Caves are one of the unique wonders of this earth. We think of the ground as solid, but vast rooms can be lurking under foot. That’s what Gary Tenen and Randy Tufts found. The two spelunkers discovered the cave in 1974 and kept it a secret so they could help preserve it. Thanks to their efforts and that of the State Parks system, Kartchner Caverns is still a “living” cave. It is still being formed as rainwater seeps into the earth through the nooks and crannies of limestone below. As it trickles through the soil and rocks, minerals collect in the water in one area and are deposited in others, forming stalagmites, stalactites and “soda straws,” which are thin, hollow tubes of minerals. Incidentally, Kartchner Caverns has one of the world’s longest soda straw stalactites, measuring 21 feet 2 inches.

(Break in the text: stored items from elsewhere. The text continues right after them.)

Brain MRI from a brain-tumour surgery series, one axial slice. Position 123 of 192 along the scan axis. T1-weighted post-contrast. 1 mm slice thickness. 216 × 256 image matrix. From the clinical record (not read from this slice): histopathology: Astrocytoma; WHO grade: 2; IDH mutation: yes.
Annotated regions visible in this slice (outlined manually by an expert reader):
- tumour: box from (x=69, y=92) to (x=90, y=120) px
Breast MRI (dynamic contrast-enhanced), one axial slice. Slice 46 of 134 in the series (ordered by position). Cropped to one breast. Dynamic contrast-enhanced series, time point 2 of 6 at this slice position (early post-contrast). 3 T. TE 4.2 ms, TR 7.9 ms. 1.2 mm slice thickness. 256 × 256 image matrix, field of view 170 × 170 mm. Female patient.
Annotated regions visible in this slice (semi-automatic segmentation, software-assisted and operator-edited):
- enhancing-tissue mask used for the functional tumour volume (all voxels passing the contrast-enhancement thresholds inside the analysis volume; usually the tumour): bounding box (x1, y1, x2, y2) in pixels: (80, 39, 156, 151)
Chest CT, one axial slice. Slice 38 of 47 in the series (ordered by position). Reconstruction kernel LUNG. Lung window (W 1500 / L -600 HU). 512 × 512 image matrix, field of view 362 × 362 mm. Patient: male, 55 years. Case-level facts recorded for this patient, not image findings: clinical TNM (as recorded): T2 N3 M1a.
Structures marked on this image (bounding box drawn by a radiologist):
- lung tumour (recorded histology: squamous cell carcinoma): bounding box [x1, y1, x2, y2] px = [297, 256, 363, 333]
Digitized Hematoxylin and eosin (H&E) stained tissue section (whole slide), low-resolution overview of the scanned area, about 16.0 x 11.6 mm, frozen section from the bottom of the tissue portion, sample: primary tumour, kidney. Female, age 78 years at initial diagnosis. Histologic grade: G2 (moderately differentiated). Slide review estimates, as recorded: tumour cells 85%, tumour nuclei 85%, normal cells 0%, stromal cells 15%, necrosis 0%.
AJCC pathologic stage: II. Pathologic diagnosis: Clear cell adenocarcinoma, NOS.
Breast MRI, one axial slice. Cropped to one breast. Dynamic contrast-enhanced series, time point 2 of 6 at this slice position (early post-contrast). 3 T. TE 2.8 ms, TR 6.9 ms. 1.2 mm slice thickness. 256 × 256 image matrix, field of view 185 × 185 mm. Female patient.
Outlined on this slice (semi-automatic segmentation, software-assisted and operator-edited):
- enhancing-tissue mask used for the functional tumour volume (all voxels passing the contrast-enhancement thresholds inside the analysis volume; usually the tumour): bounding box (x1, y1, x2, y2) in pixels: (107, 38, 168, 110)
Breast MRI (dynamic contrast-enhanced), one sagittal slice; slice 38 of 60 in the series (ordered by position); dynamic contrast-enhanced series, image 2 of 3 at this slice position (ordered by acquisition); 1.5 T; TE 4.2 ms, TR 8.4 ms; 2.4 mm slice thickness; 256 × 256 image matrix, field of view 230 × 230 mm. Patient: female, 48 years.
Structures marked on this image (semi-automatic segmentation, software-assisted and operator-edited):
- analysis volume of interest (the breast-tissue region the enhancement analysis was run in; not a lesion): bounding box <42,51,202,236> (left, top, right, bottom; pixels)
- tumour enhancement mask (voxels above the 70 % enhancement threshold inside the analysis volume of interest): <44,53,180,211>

You can choose from two tours at Kartchner. The Big Room tour is open from mid October through mid April. In the summer, more than 1,000 bats use the caves for a nursery roost. Visit Kartchner Caverns’ website to learn more about the science behind the bats and the cave formation.
You can purchase tickets online. Some tickets are also available on a walk-in basis. Reservations are recommended especially during high season (spring and fall).